- **Exercise**
Write out again, exactly, the lines below starting at the one with "5: (355, 287, 0.51)" and ending at the one with "39: (541, 220, 0.29)".

(Entries taken from a collection)
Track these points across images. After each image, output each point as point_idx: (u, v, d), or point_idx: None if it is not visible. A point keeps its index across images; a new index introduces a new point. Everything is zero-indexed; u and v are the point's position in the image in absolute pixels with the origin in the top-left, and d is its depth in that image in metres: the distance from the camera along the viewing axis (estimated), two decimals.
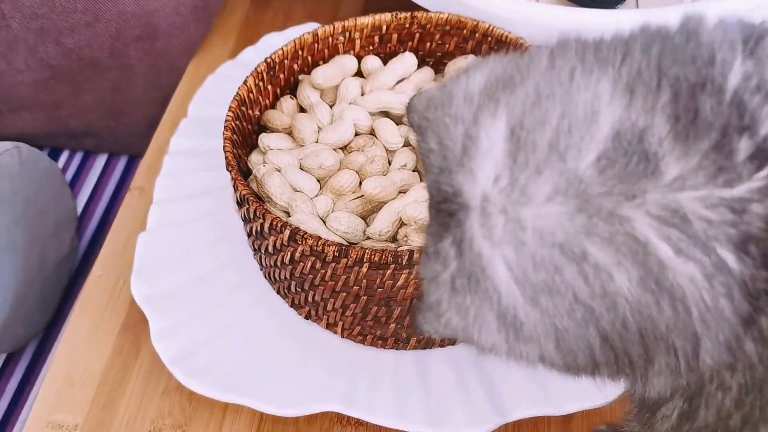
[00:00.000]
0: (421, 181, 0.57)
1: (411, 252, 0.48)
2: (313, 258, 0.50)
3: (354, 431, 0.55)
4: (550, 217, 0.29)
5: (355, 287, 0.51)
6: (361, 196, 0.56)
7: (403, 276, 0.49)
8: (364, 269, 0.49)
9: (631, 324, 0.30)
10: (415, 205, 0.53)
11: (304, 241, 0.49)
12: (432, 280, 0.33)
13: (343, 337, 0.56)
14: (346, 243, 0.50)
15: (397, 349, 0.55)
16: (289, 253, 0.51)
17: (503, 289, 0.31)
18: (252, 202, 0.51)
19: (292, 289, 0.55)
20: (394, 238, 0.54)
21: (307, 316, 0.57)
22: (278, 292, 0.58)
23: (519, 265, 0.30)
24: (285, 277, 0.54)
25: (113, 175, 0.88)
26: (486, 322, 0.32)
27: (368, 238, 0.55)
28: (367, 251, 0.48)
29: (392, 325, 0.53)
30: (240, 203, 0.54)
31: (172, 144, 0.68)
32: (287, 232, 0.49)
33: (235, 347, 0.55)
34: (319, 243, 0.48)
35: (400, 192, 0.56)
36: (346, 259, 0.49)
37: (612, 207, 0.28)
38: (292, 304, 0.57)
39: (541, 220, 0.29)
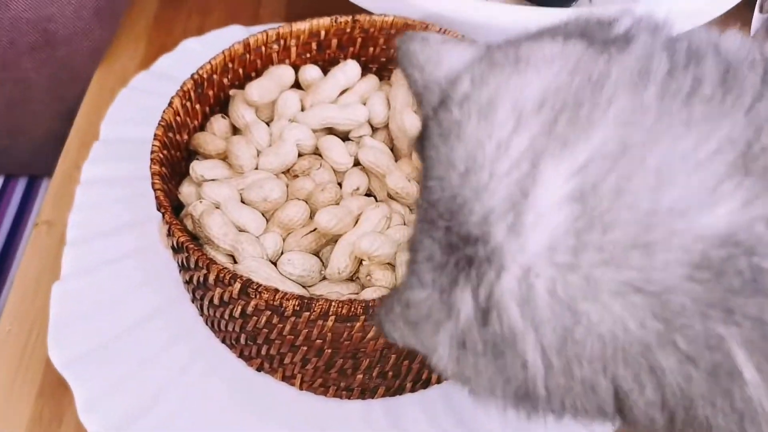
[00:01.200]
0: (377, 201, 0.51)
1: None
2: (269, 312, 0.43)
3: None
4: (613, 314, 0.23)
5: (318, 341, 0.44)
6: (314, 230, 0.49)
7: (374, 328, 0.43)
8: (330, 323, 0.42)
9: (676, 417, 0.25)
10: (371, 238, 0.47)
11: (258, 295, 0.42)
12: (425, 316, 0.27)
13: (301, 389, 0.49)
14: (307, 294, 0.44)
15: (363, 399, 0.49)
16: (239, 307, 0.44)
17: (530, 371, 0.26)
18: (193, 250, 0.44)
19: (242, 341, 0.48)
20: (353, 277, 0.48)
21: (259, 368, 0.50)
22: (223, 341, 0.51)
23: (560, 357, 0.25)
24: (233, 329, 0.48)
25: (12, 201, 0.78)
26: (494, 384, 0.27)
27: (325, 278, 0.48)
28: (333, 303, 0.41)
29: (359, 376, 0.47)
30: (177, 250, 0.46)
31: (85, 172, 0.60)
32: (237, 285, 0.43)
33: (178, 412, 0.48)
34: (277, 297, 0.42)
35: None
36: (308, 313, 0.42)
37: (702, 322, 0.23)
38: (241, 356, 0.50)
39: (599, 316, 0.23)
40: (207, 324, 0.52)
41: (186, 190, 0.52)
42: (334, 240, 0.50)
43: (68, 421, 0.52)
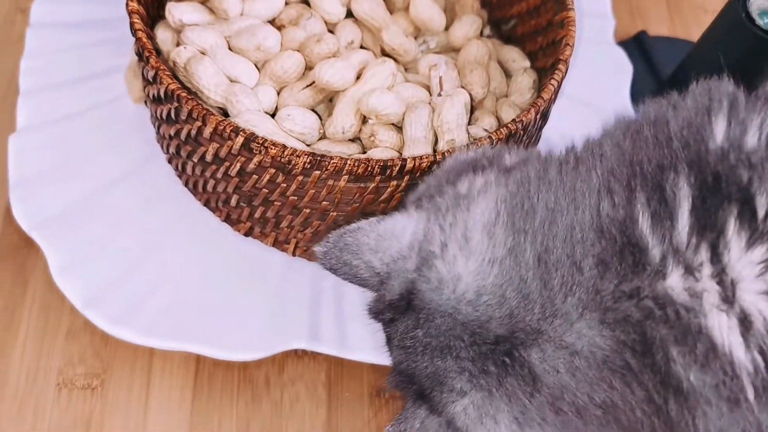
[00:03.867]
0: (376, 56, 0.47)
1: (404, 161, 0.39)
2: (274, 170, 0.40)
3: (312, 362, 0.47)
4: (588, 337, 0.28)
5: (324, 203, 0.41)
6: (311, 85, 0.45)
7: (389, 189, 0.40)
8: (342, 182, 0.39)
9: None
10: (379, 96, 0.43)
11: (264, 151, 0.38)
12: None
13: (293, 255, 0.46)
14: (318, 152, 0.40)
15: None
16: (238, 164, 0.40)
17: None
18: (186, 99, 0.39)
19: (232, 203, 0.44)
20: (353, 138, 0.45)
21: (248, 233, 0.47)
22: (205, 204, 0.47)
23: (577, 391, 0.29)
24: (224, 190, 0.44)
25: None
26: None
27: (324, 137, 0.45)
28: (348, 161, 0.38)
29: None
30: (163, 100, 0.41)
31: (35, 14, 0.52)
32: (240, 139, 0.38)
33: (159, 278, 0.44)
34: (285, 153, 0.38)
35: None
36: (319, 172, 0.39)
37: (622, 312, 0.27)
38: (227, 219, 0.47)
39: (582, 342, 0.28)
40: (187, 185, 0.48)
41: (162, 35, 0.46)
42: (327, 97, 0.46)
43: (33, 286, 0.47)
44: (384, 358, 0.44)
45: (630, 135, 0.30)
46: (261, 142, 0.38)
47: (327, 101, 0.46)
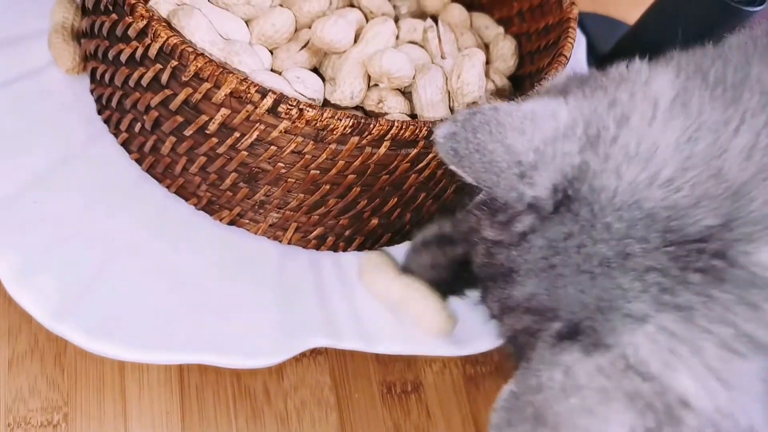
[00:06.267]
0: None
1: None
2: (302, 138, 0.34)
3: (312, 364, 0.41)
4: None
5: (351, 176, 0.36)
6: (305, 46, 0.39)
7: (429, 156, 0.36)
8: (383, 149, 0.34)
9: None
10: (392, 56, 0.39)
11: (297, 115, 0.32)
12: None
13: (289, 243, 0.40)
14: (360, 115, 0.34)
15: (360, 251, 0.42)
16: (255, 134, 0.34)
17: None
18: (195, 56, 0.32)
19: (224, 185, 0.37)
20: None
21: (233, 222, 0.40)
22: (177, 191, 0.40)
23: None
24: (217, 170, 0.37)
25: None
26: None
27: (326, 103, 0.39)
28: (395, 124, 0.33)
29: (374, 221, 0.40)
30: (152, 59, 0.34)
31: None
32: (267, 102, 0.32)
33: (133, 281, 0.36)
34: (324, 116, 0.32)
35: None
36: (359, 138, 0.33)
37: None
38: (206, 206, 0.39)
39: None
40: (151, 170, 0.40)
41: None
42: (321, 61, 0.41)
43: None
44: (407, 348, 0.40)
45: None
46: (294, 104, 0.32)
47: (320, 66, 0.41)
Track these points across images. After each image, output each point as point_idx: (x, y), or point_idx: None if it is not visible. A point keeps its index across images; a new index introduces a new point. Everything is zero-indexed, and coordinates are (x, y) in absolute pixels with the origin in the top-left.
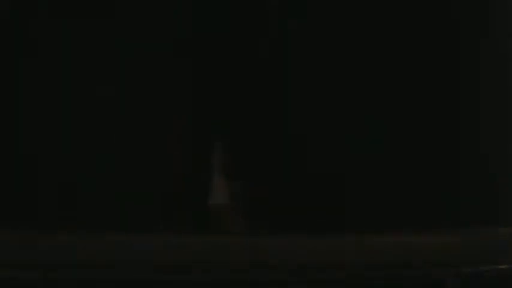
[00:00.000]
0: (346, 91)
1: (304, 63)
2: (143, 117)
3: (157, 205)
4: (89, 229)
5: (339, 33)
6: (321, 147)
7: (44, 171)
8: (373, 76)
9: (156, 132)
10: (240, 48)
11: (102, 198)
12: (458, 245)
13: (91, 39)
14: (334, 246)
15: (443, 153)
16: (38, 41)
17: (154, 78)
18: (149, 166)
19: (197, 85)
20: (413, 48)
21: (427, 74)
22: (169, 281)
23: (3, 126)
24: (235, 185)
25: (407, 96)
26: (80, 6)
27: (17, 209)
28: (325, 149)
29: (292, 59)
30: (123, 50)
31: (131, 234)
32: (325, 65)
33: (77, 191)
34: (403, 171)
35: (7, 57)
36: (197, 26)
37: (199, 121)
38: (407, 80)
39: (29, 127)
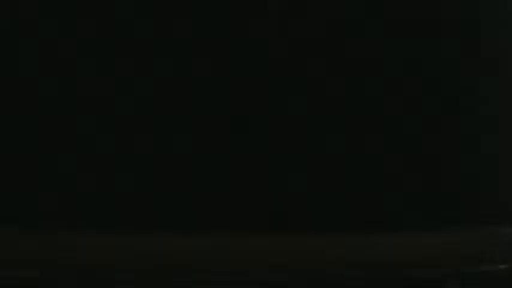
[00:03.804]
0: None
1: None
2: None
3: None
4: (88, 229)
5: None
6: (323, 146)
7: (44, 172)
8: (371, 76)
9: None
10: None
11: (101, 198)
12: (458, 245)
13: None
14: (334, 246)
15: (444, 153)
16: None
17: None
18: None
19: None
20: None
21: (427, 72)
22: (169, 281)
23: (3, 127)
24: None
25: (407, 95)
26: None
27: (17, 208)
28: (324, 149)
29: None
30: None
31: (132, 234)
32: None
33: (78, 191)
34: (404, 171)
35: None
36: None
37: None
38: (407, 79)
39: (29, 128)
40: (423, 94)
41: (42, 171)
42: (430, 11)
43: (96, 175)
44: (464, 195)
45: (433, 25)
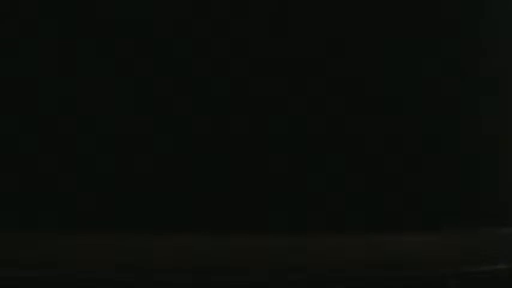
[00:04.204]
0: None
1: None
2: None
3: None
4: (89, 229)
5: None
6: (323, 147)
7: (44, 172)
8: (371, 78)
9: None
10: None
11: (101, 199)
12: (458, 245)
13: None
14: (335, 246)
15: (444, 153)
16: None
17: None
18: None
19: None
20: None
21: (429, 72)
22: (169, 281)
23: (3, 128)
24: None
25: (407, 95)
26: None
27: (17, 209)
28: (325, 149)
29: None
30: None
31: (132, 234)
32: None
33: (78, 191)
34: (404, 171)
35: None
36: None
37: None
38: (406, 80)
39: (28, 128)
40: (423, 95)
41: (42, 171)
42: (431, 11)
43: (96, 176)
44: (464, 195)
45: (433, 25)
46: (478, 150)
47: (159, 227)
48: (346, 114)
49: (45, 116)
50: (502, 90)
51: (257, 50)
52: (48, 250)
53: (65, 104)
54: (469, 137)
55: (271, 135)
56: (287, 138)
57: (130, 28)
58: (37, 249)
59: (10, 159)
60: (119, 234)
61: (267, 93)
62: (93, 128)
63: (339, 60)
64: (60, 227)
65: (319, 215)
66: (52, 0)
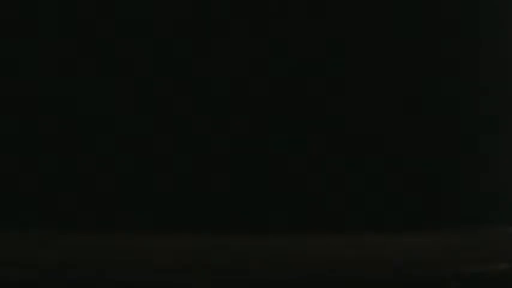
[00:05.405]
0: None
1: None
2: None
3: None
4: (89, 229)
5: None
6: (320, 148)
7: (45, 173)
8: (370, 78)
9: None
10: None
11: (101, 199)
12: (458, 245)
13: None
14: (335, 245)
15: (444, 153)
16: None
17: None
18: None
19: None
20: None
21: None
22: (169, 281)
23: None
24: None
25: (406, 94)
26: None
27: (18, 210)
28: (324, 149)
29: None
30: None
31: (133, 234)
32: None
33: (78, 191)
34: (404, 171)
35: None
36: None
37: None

- **Response area**
5: (355, 287, 0.51)
6: (361, 196, 0.56)
7: (403, 276, 0.49)
8: (364, 269, 0.49)
9: (631, 324, 0.30)
10: (415, 205, 0.53)
11: (304, 241, 0.49)
12: (432, 280, 0.33)
13: (343, 337, 0.56)
14: (346, 243, 0.50)
15: (397, 349, 0.55)
16: (289, 253, 0.51)
17: (503, 289, 0.31)
18: (252, 202, 0.51)
19: (292, 289, 0.55)
20: (394, 238, 0.54)
21: (307, 316, 0.57)
22: (278, 292, 0.58)
23: (519, 265, 0.30)
24: (285, 277, 0.54)
25: (113, 175, 0.88)
26: (486, 322, 0.32)
27: (368, 238, 0.55)
28: (367, 251, 0.48)
29: (392, 325, 0.53)
30: (240, 203, 0.54)
31: (172, 144, 0.68)
32: (287, 232, 0.49)
33: (235, 347, 0.55)
34: (319, 243, 0.48)
35: (400, 192, 0.56)
36: (346, 259, 0.49)
37: (612, 207, 0.28)
38: (292, 304, 0.57)
39: (541, 220, 0.29)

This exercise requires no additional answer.